Ex-Italian PM claims France shot down passenger plane
A botched French and US attempt to shoot down a plane which they believed was carrying Libya’s late leader was the cause of a tragic incident that brought down a civilian airliner, former Italian Prime Minister Giuliano Amato has claimed.
The ‘Ustica massacre’ incident took place on the 27 June 1980, when Itavia flight 870 from Bologna to Sicily crashed between the islands of Ponza and Ustica, killing all 81 people on board.
The exact cause of the deadly crash involving a McDonnell Douglas DC-9 is still a mystery and the perpetrators remain unidentified.
Some believe it was caused by a terrorist bombing, but critics point to the lack of evidence of explosive residue in the debris that was recovered. Another theory claims the jet was downed accidentally in an alleged dogfight between Libyan, French, and US fighter jets in a NATO assassination attempt on an “important” Libyan politician.
“The most credible version is that of responsibility of the French air force, in complicity with the Americans and who participated in a war in the skies that evening of June 27,” Amato claimed in an explosive interview with la Repubblica published on Saturday.
“A plan had been launched to hit the plane on which Gaddafi was flying,” Amato claimed, insisting that NATO sought to “simulate an exercise, with many planes in action, during which a missile was supposed to be fired.”
Gaddafi was reportedly supposed to return from a meeting in Yugoslavia aboard a military plane through the same airspace, but according to Amato, Italy had warned him and the Libyan leader changed his plans. NATO officials denied any military activity in the area on the night of the tragedy.
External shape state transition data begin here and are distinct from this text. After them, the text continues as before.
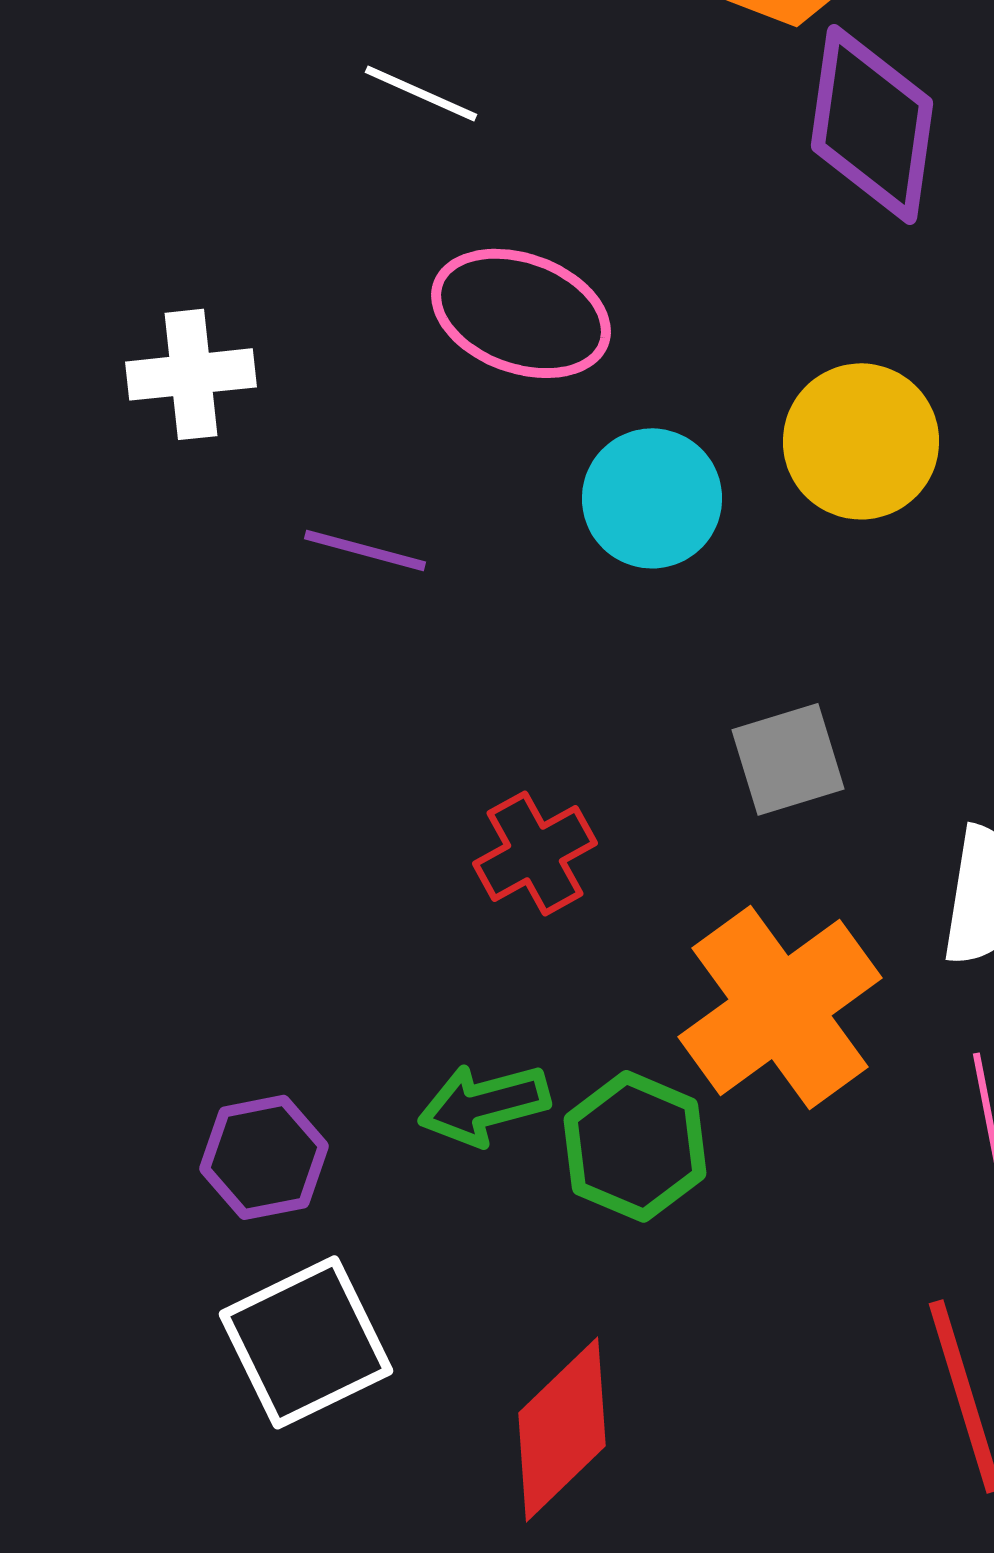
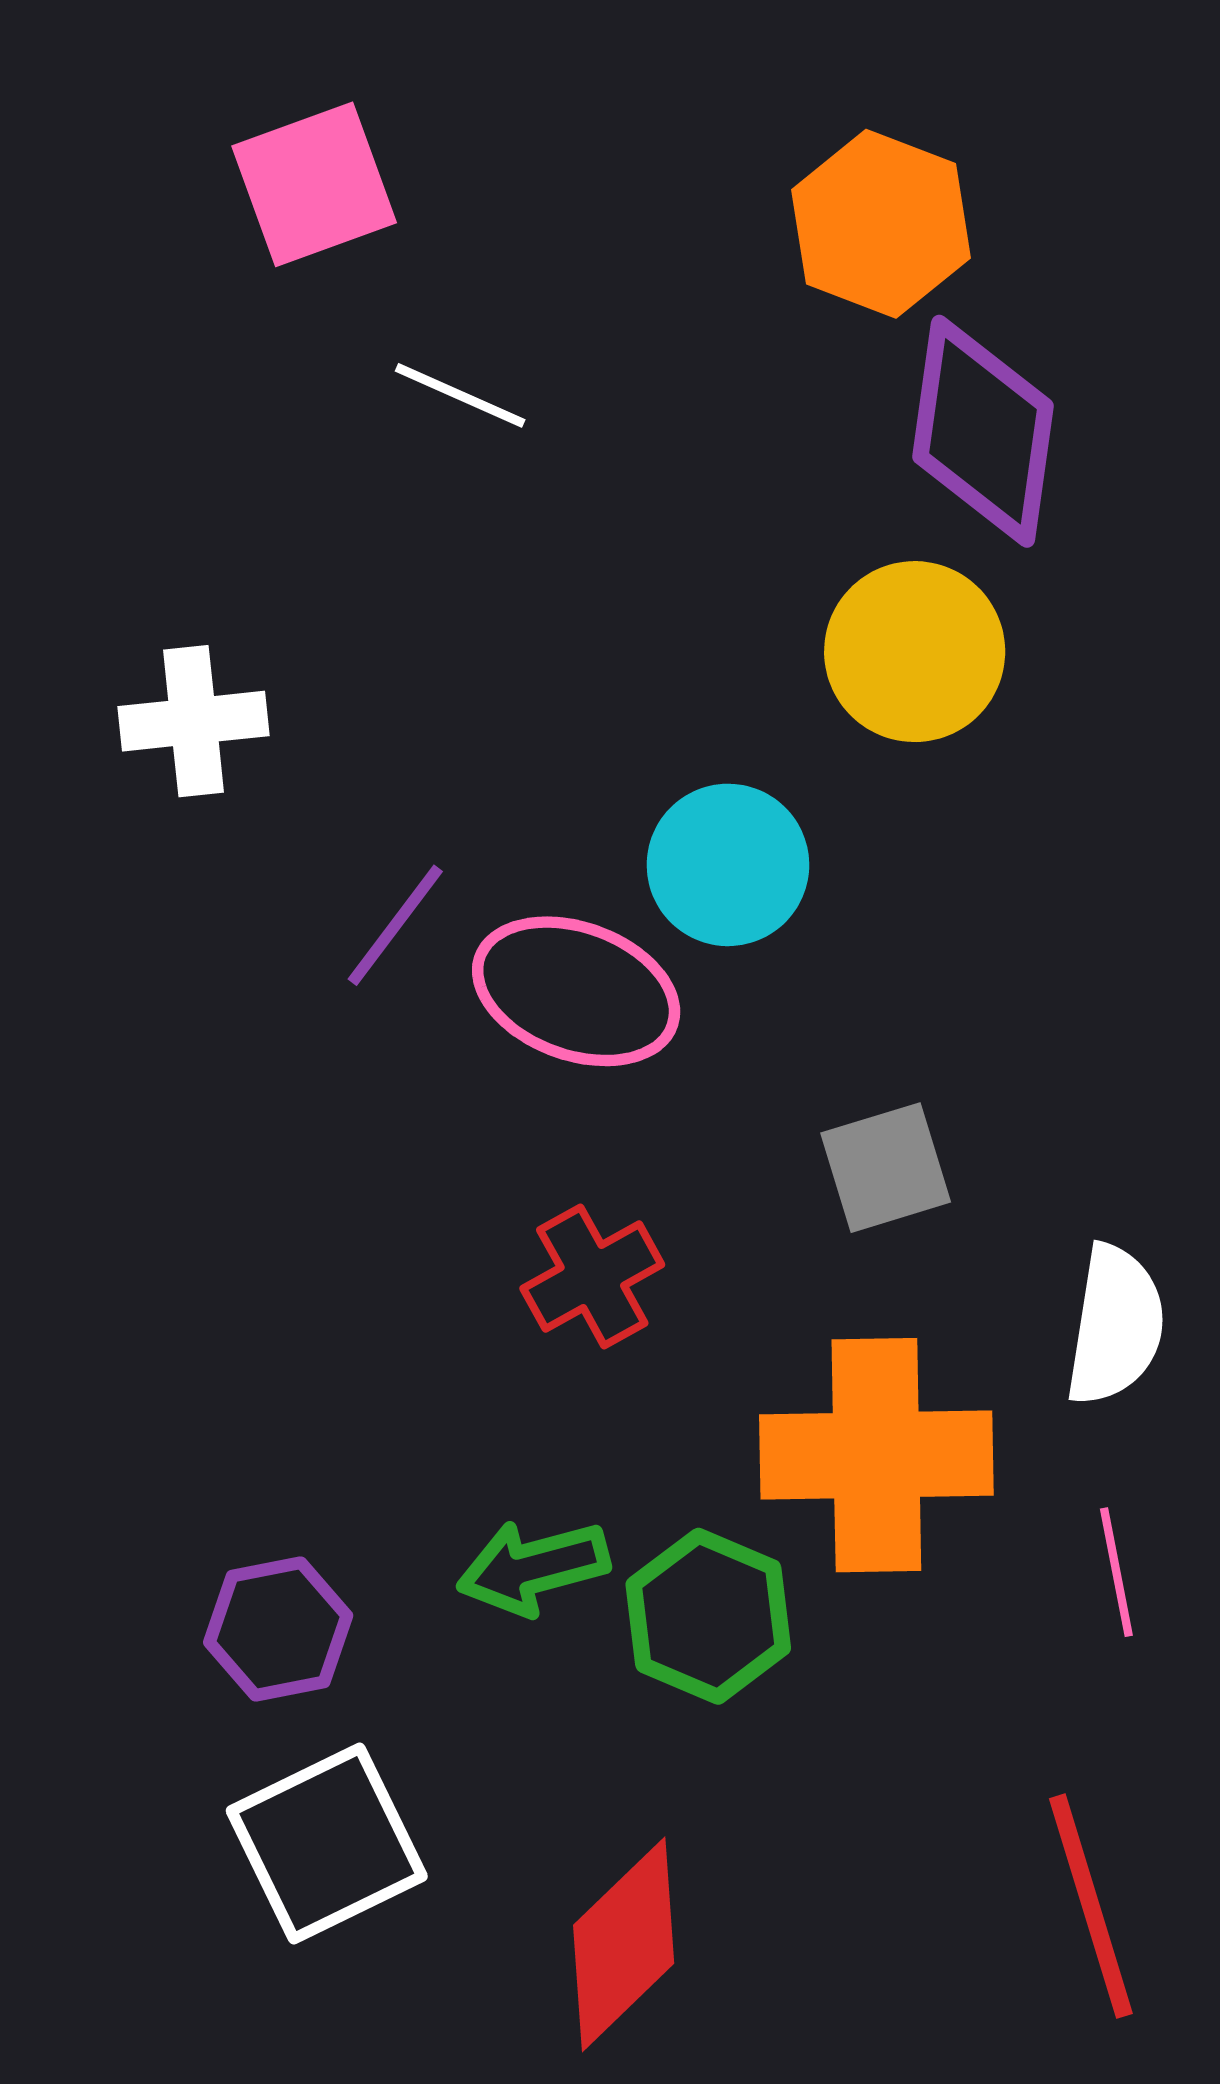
pink ellipse: (521, 313) -> (576, 991), moved
yellow circle: (861, 441) -> (915, 652), moved
purple line: (365, 550) -> (395, 925), turned -68
orange cross: (780, 1007) -> (876, 1455), turned 35

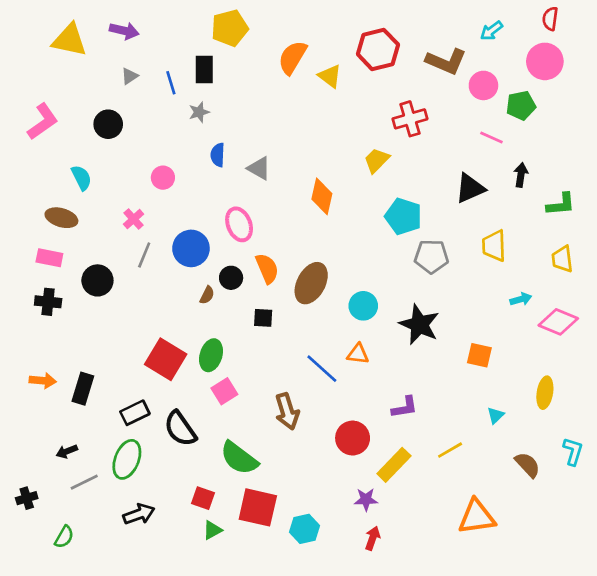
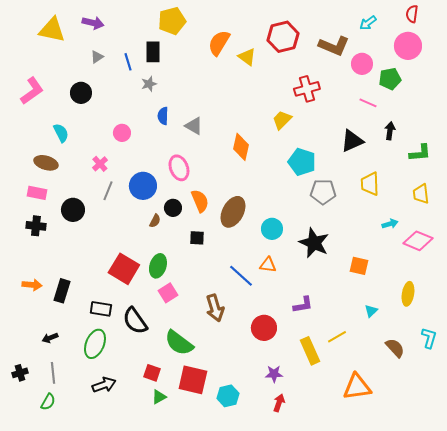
black rectangle: (135, 413) -> (101, 309), turned 35
yellow rectangle: (394, 465) -> (310, 351), moved, turned -68
gray line: (84, 482) -> (53, 373), moved, turned -70

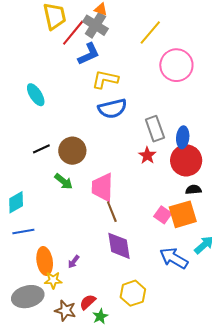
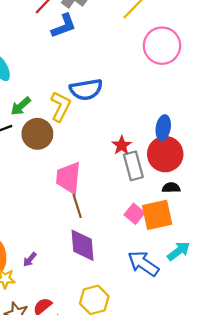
yellow L-shape: (105, 79) -> (60, 106), moved, turned 100
gray rectangle: (155, 129) -> (133, 166), moved
green arrow: (64, 181) -> (21, 106), moved, turned 96

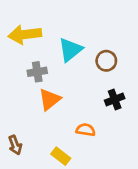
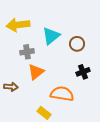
orange semicircle: (86, 130) -> (62, 94), size x1.6
brown arrow: (15, 145) -> (11, 87), moved, turned -64

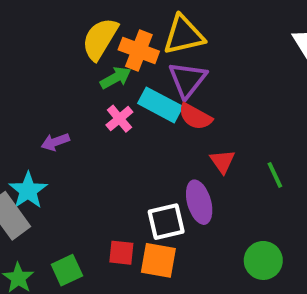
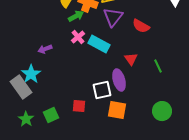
cyan rectangle: (160, 105) -> (99, 44), moved
red semicircle: (195, 117) -> (141, 26), moved
orange square: (158, 260) -> (117, 110), moved
green circle: (263, 260) -> (162, 111), moved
The Elysee Palace refused to comment on Amato’s remarks on Saturday. Italy’s current prime minister, Giorgia Meloni, said her predecessor’s claims “deserve attention” but urged him to share evidence if he has any.
Amato admitted in the interview that he has no hard evidence, but dared French President Emmanuel Macron to either confirm or refute the allegations, in order to “remove the shame that weighs on France.”
The allegations of French involvement are not new, as the Italian president and prime minister at the time of the incident, Francesco Cossiga, also blamed the crash on a French missile and said Italian spies had indeed tipped off Gaddafi about an assassination attempt.
Muammar Gaddafi was eventually brutally murdered by Western-backed rebel fighters amid a NATO bombing campaign, conducted under the pretext of a no-fly zone during Libya’s 2011 civil war.